Of course, there are rewards to all the aches and pains. Endless views of barren pastures featuring packs of wandering wild horses, playful yaks, remains of ancient Caravanserai’s and occasional sightings of a local family packing up their yurt as the sun comes up. This is probably one of the best ways to experience this part of the ancient Silk Road. Now, it’s really all about the journey.
There’s just one word to describe the Celestial Mountain region in Kyrgyzstan – heavenly. The sweeping valleys are full of playful yaks, wild horses and yurts set up at the foot of the hills.
Traders, spiritual nomads and adventurers trekked along these ancient Silk Road passages for centuries.
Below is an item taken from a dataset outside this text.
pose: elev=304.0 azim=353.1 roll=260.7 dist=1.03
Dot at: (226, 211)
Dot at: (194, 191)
Today, the dirt roads get more traffic, but their appearance on the western side is still stunning. The heavenly vision sadly vanishes at the gates of hell or what is known as no man’s land on the Chinese side of the Torugart Pass. It’s a bit startling to find a rather large group of young Chinese border guards, some feral dogs and a group of decaying buildings. Don’t expect a huge welcome wagon here.
The American University of Central Asia is housed next to a phantom shadow of the Lenin. Its main building was once headquarters the Kyrgyz’s communist party and supreme council. Eager students here study journalism, law and politics as the larger than life Lenin statue looks on with disapproval.
Soviet history hasn’t been tossed away here in Bishkek, but stands proudly on display in the National Historical Museum in the city center. The mural on the top floor pretty much sums up the whole Soviet mantra – from its celebrated beginnings to its bitter Cold War end.
The signage is mostly in Russian here, but most displays at the Lenin Museum are easy to comprehend.